Bush should move with caution

The Cold War might be over, but there’s still much to be done before the United States and Russia truly can say there is no chance things will return to the way they used to be.

On Saturday, President George Bush and Russian President Boris Yeltsin met “as friends” and to remove “any remnants of Cold War hostility” between the two nations.

While the move might have been a good political show for both parties, Yeltsin really needs assistance from the United States. To help out, the U.S. has been sending an airlift of emergency food and medical supplies to the newly independent states, which has been a wise political move on Bush’s part.

A far better leader in foreign affairs than domestic (the U.S. economic shambles is proof enough), Bush knows that if the new system in Moscow collapses, the arms race could continue.

Yeltsin himself said “if the reform in Russia goes under, that means there will be a Cold War (which could) turn into a hot war. There is again going to be an arms race.”

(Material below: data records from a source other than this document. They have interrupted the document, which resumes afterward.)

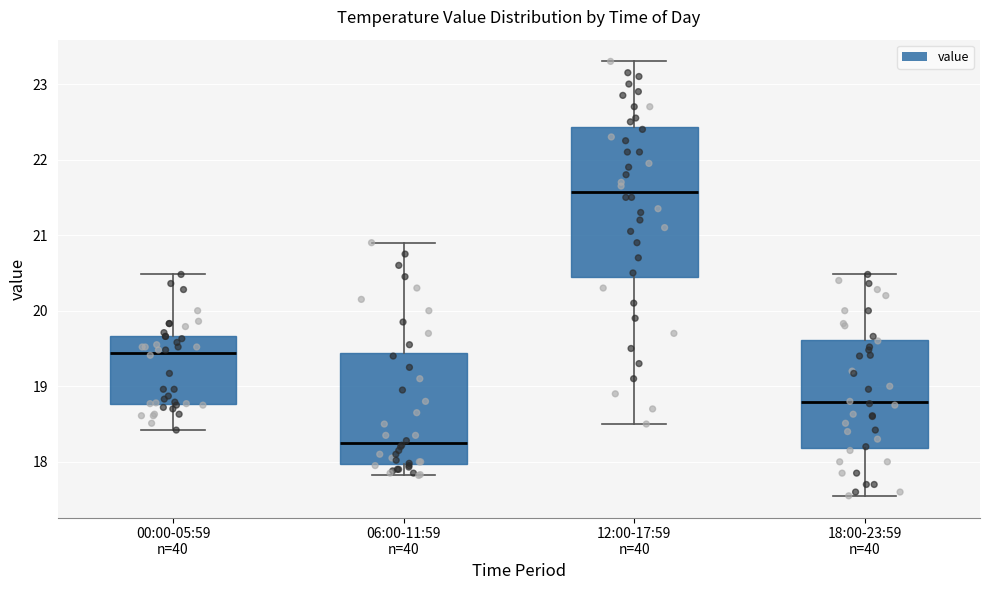

Reading left to right, read every box against the y-axis: the position of its median line, the range the box covers, and the ends of its whiskers. The values are not printed on the chart, so give them approximately, as read against the axis.

00:00-05:59 n=40: median 19.4, box 18.8 to 19.7, whiskers 18.4 to 20.5
06:00-11:59 n=40: median 18.3, box 18.0 to 19.4, whiskers 17.8 to 20.9
12:00-17:59 n=40: median 21.6, box 20.5 to 22.4, whiskers 18.5 to 23.3
18:00-23:59 n=40: median 18.8, box 18.2 to 19.6, whiskers 17.6 to 20.5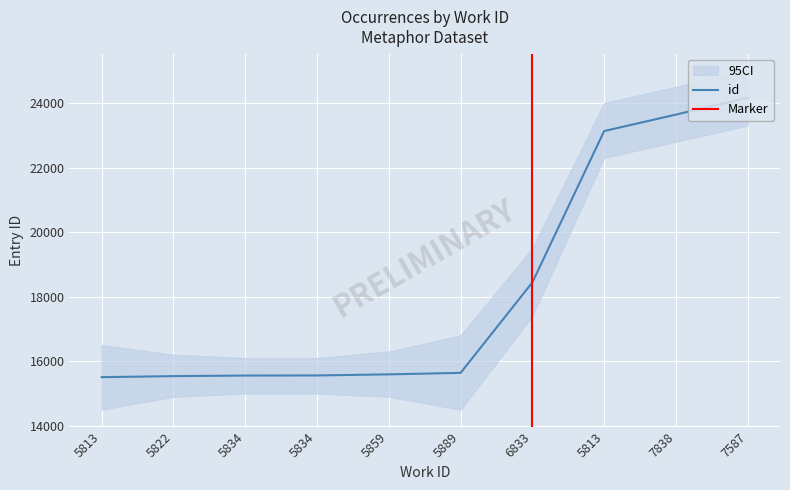

True or false: the data shows 23129 at 5813.

True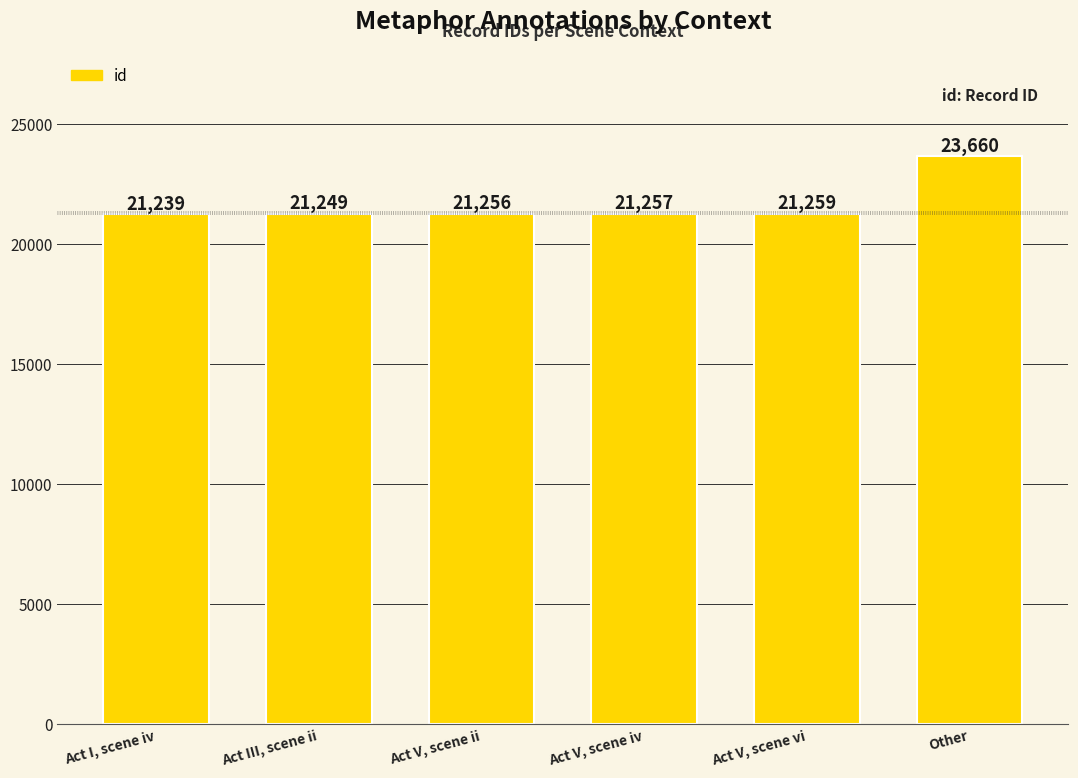

What is the difference between the second highest and second lowest values?

10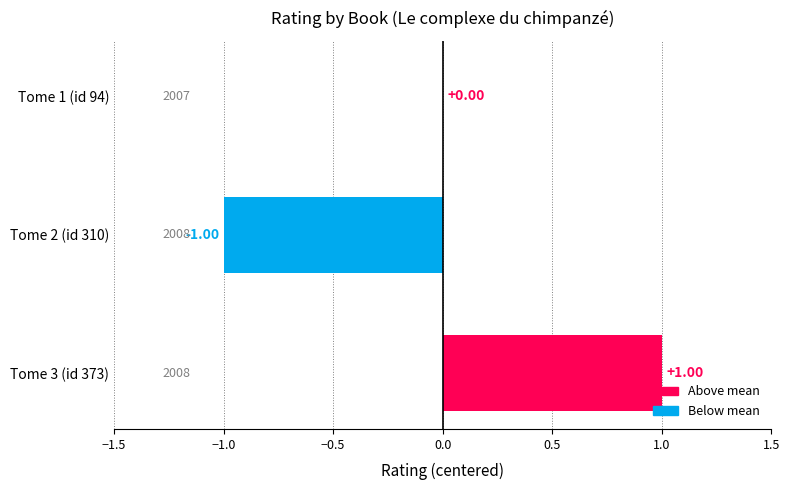

Between Tome 3 (id 373) and Tome 1 (id 94), which is larger?

Tome 3 (id 373)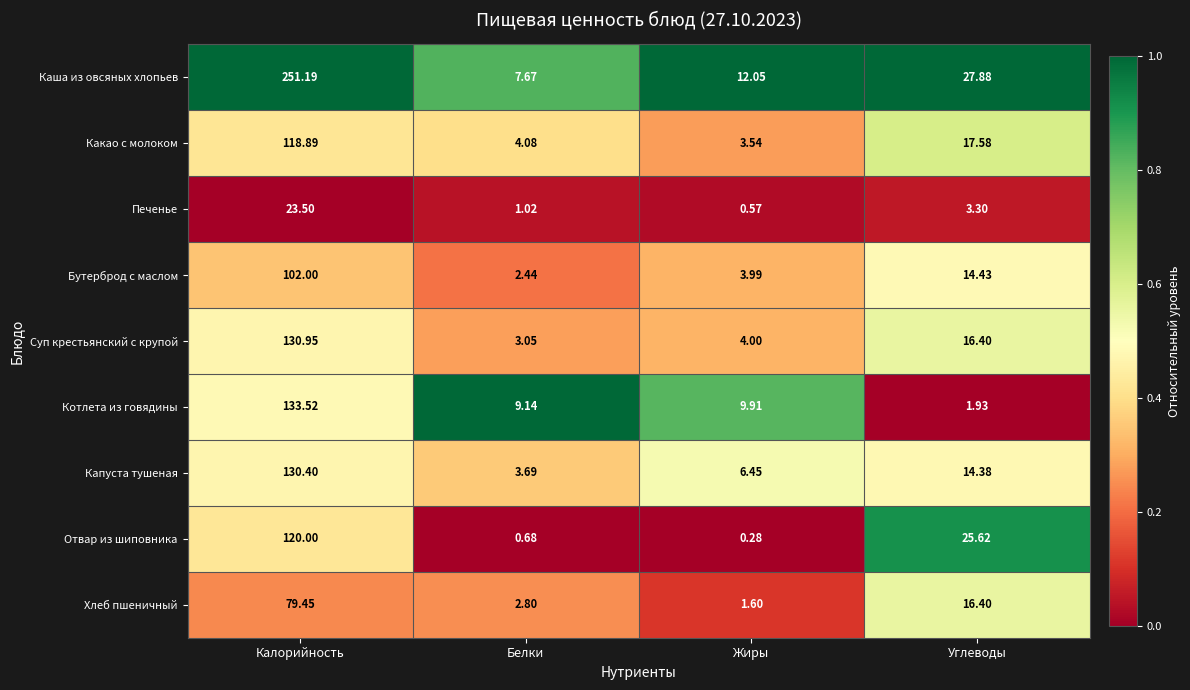

At how many categories does at least one series exceed 0?

4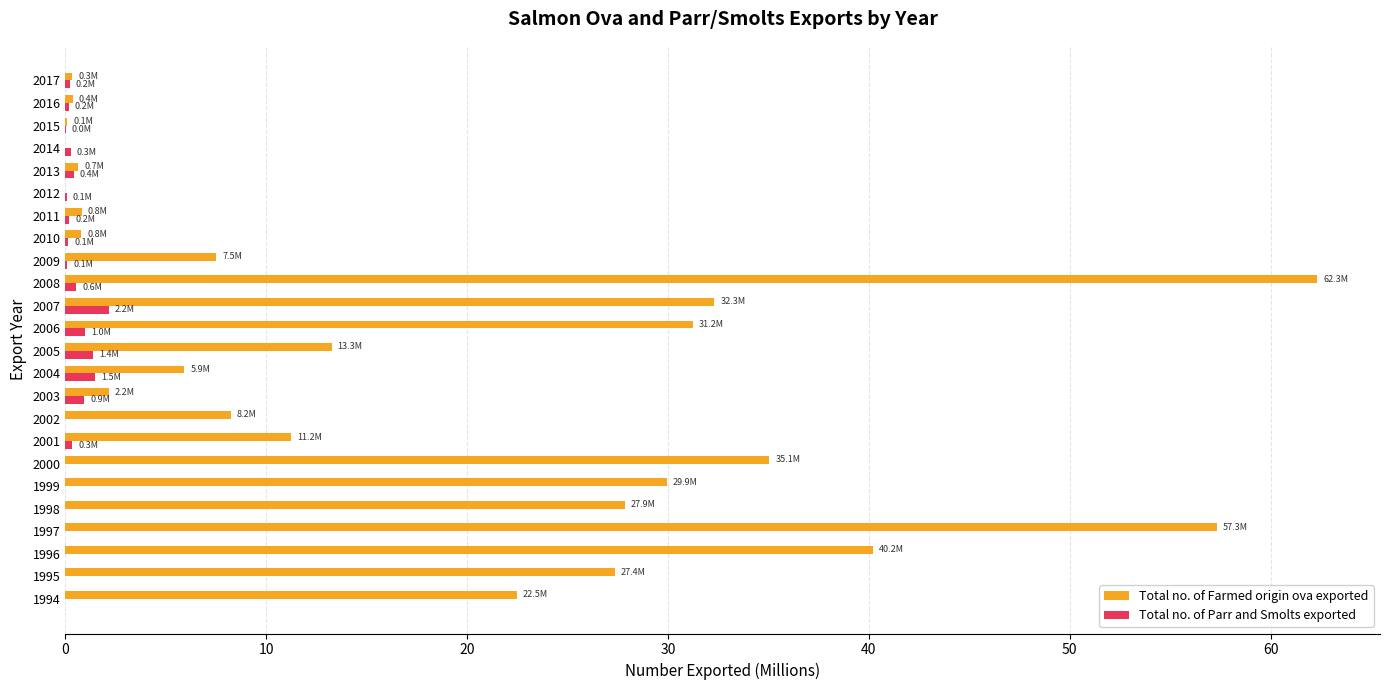

What is the sum of all Total no. of Farmed origin ova exported values?

417.4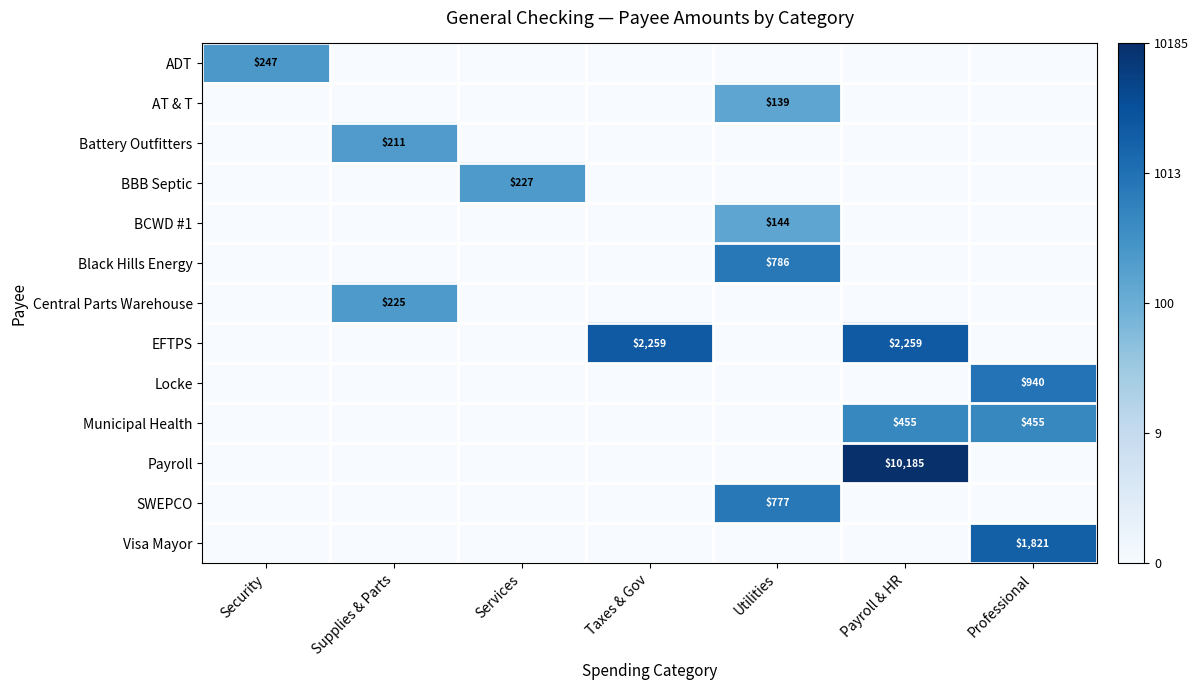

Is it true that Black Hills Energy equals 786 at Utilities?

True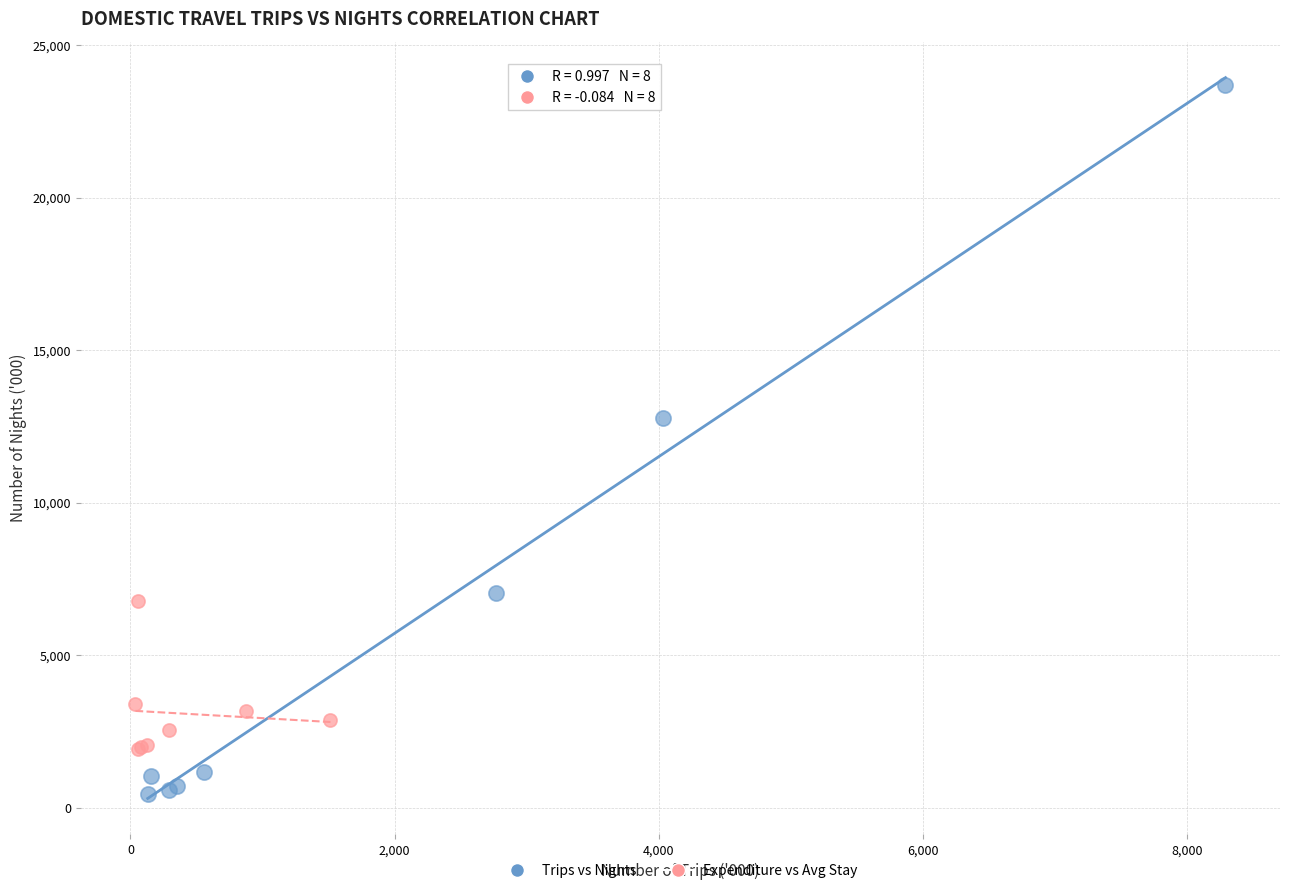

Which series reaches the maximum Y coordinate?

Trips vs Nights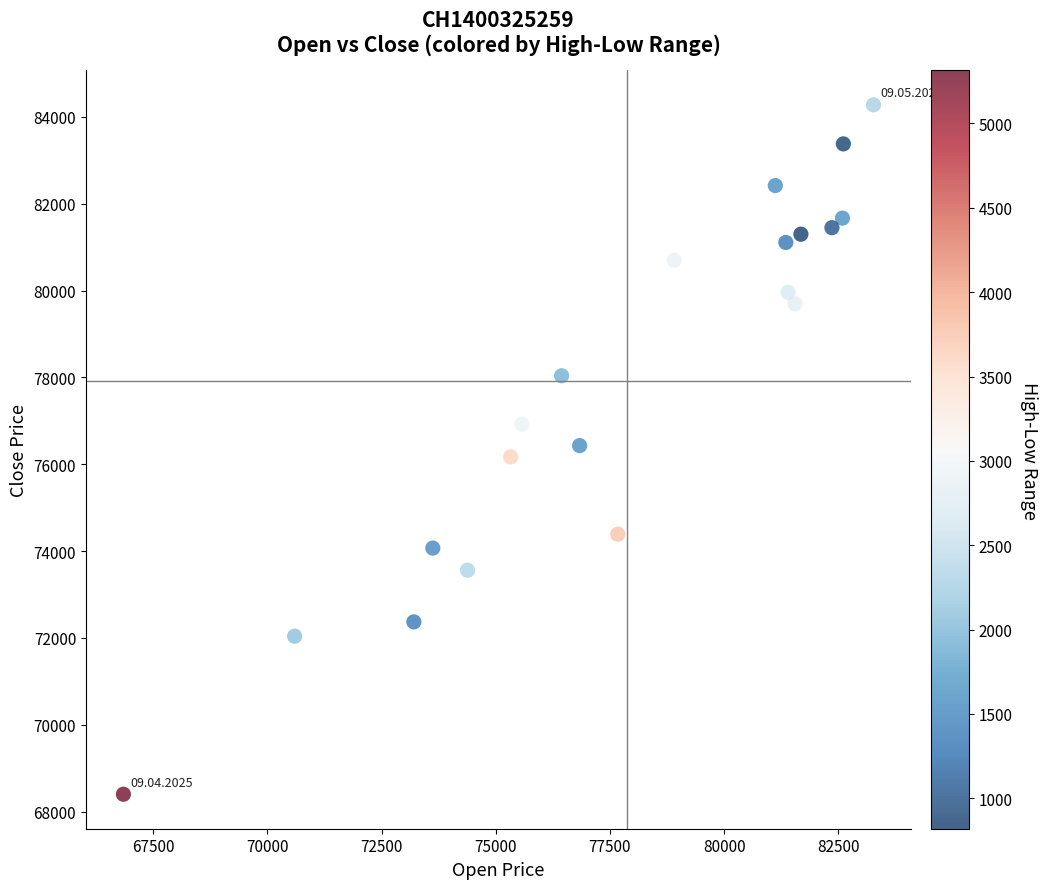

What is the range of X values (max minus min)?

16425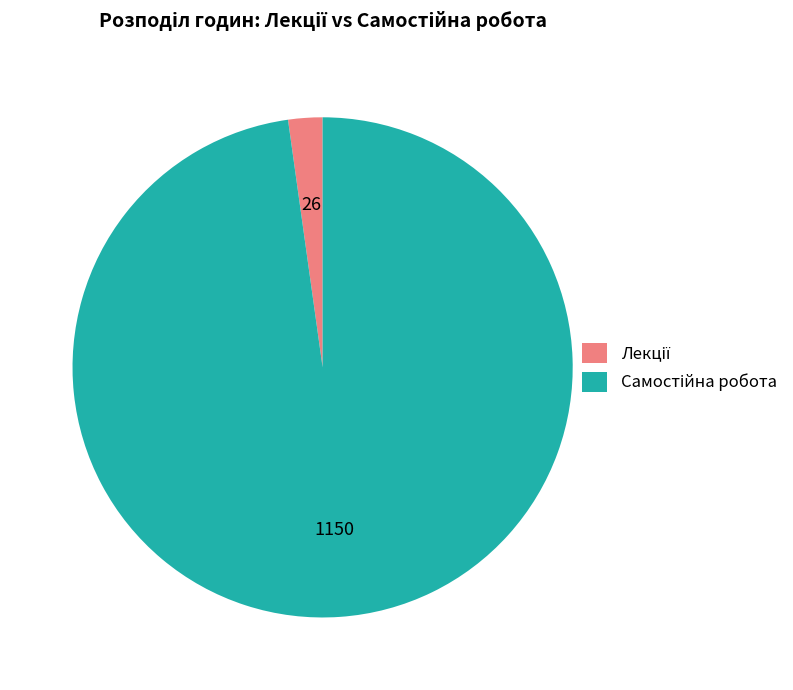

Is there any slice that represents more than half of the pie?

Yes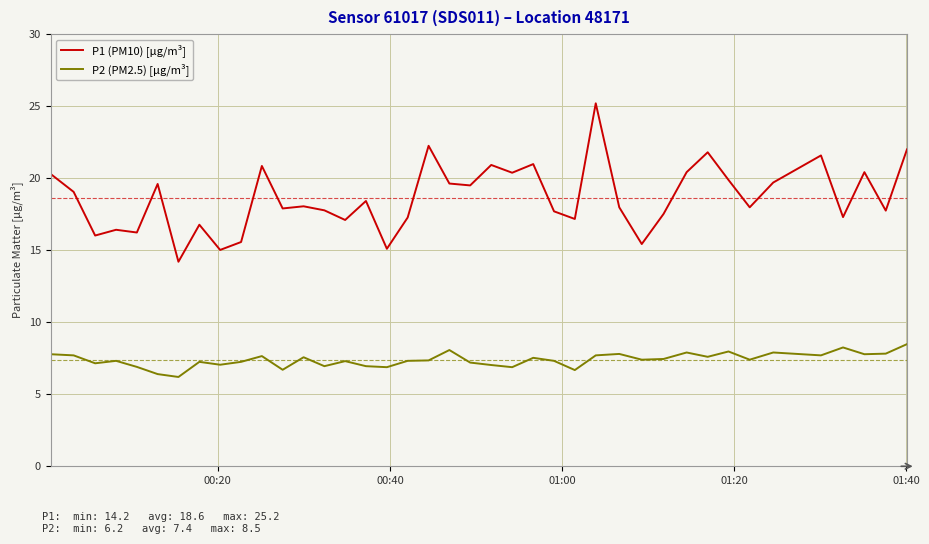

What is the maximum value shown in the chart?

25.2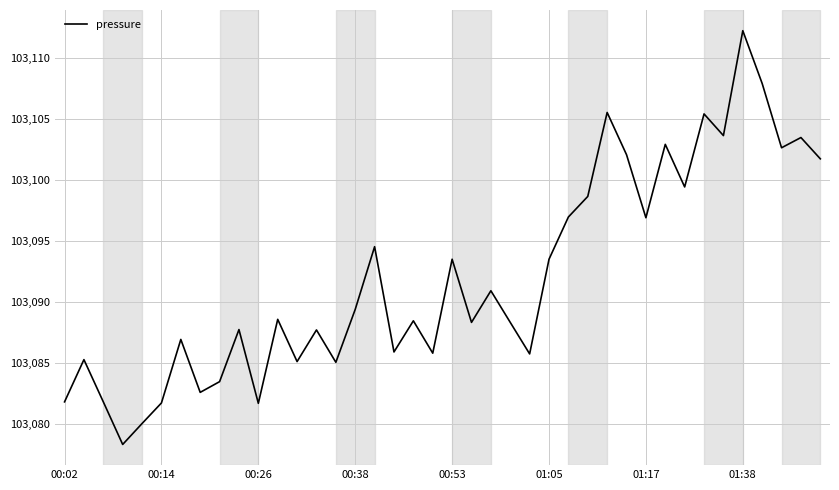

What is the difference between the maximum and minimum values?

34.0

Now, Bush is trying to bring quick reductions in nuclear weapons because there is still uncertainty about the number of missiles aimed at major U.S. cities and American missiles are still aimed at military targets in the Soviet’s territory.

Bush, however, should be proceeding with caution in his dealings with a vastly different and new Russia, because the new union is delicate and could crumble at any time.

It’s better to make changes one step at a time. The world can’t change overnight.